• [Job item]
Those lines of the data that hold the word "pixels" are to be copied out.

• [Record set]
______________________________

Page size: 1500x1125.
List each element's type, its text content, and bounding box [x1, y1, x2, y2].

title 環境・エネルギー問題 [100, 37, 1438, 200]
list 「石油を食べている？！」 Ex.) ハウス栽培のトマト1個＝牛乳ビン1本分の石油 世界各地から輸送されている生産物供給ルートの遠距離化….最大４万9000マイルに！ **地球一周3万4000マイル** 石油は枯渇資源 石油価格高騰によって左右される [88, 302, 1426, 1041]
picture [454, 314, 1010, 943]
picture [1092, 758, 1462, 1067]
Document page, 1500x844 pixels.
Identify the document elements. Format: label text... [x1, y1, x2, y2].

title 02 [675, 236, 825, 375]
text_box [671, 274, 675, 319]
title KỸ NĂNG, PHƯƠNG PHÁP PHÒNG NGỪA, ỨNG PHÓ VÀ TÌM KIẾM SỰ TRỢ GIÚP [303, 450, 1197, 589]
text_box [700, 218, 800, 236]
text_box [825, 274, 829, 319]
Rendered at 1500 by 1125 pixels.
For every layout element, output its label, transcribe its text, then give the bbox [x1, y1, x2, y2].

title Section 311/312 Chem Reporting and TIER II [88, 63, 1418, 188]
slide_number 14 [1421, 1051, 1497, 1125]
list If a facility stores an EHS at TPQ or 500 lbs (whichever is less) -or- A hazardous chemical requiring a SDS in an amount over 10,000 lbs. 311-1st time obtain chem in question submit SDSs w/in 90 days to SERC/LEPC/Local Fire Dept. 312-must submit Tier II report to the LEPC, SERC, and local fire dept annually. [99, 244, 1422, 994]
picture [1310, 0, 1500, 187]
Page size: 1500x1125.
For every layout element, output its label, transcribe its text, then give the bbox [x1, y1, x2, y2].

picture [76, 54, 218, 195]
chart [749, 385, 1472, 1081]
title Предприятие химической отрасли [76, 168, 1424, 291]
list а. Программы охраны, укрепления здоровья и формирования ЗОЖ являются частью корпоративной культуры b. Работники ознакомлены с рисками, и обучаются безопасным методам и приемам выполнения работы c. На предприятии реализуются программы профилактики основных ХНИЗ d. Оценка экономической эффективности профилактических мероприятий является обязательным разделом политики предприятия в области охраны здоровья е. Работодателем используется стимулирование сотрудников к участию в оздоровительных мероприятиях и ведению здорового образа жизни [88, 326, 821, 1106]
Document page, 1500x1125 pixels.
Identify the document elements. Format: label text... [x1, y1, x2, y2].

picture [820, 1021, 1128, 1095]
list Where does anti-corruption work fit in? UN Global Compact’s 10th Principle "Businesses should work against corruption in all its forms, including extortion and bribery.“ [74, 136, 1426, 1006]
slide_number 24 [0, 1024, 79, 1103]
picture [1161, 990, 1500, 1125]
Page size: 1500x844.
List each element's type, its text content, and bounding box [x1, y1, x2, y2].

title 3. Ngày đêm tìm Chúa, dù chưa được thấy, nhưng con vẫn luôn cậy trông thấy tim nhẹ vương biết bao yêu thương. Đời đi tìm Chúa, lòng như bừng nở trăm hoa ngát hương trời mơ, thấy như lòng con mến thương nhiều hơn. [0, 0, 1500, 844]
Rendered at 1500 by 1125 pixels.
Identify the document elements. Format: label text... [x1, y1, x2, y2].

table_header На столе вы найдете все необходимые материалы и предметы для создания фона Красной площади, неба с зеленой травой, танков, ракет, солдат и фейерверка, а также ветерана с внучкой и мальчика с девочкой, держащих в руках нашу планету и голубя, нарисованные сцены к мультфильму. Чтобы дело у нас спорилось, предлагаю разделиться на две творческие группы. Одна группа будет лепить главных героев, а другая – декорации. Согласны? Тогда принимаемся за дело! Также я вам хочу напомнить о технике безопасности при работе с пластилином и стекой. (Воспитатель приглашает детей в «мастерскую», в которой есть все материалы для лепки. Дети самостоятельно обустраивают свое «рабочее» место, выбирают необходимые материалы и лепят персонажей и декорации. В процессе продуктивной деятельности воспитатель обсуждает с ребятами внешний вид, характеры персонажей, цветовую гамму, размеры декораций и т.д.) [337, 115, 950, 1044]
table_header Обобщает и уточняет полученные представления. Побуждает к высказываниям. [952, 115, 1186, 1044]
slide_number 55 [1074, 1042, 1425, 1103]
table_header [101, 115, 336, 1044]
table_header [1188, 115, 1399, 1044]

______________________________

• [Answer]
Document page, 1500x844 pixels.
Rendered at 1500 by 1125 pixels.
Document page, 1500x1125 pixels.
Rendered at 1500 by 1125 pixels.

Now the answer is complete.